Reputation: 274
we have the following data
Name genres
A Action|Adventure|Science Fiction|Thriller
B Action|Adventure|Science Fiction|Thriller
C Adventure|Science Fiction|Thriller
I want the data such that my data frame is
Name genres
A Action
A Adventure
A Science Fiction
A Thriller
B Action
B Adventure
B Science Fiction
B Thriller
C Adventure
C Science Fiction
C Thriller
here is my code
gen = df1[df1['genres'].str.contains('|')]
gen1 = gen.copy()
gen2 = gen.copy()
gen3 = gen.copy()
gen4 = gen.copy()
gen1['genres'] = gen1['genres'].apply(lambda x: x.split("|")[0])
gen2['genres'] = gen2['genres'].apply(lambda x: x.split("|")[1])
gen3['genres'] = gen3['genres'].apply(lambda x: x.split("|")[2])

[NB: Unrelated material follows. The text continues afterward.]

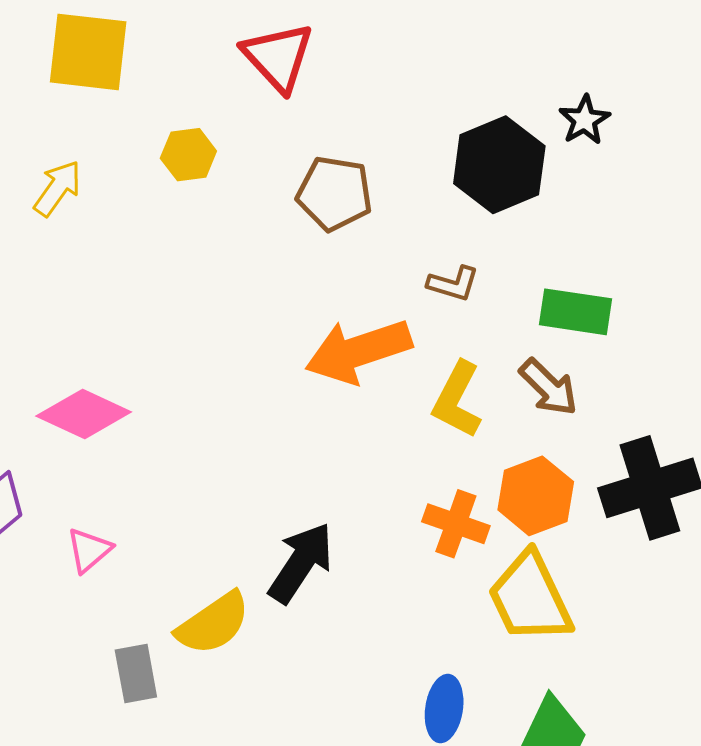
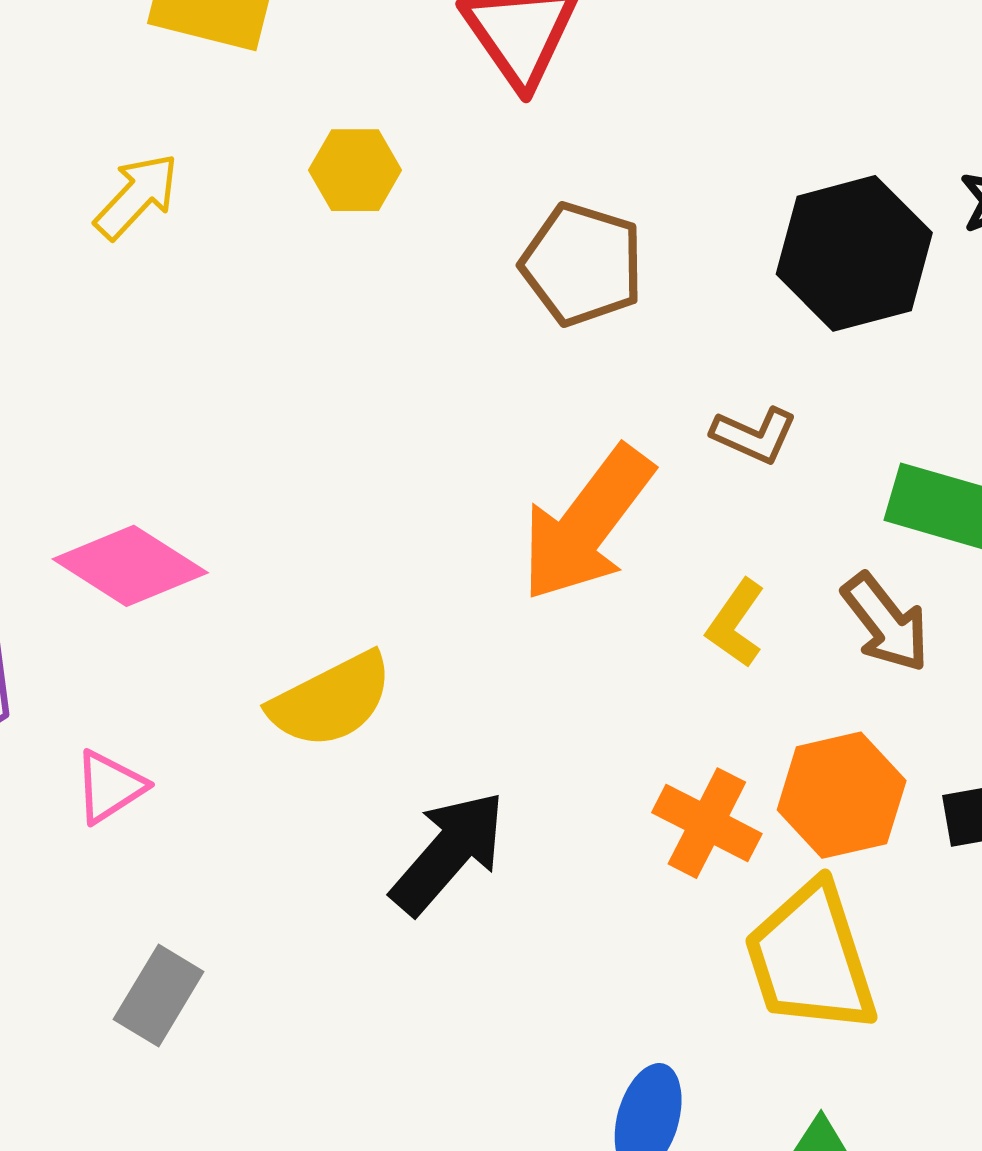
orange arrow: (358, 351) -> (587, 524), turned -42
yellow L-shape: (457, 400) -> (736, 623), size x0.7
yellow semicircle: (213, 623) -> (331, 700), moved
gray rectangle: (136, 673) -> (159, 996), turned 34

gen4['genres'] = gen4['genres'].apply(lambda x: x.split("|")[3])
I am getting the error
IndexError: list index out of range
Upvotes: 3
Views: 3129
Reputation: 862751
Crete list of genres by split
, repeat
values by str.len
and last flatten lists by chain.from_iterable
:
from itertools import chain
genres = df['genres'].str.split('|')
df = pd.DataFrame({
'Name' : df['Name'].values.repeat(genres.str.len()),
'genres' : list(chain.from_iterable(genres.tolist()))
})
print (df)
Name genres
0 A Action
1 A Adventure
2 A Science Fiction
3 A Thriller
4 B Action
5 B Adventure
6 B Science Fiction
7 B Thriller
8 C Adventure
9 C Science Fiction
10 C Thriller
EDIT:
Solution for dynamic number of columns:
print (df)
Name genres col
0 A Action|Adventure|Science Fiction|Thriller 2
1 B Action|Adventure|Science Fiction|Thriller 3
2 C Adventure|Science Fiction|Thriller 5
from itertools import chain
cols = df.columns.difference(['genres'])
genres = df['genres'].str.split('|')
df = (df.loc[df.index.repeat(genres.str.len()), cols]
.assign(genres=list(chain.from_iterable(genres.tolist()))))
print (df)
Name col genres
0 A 2 Action
0 A 2 Adventure
0 A 2 Science Fiction
0 A 2 Thriller
1 B 3 Action
1 B 3 Adventure
1 B 3 Science Fiction
1 B 3 Thriller
2 C 5 Adventure
2 C 5 Science Fiction
2 C 5 Thriller
Upvotes: 5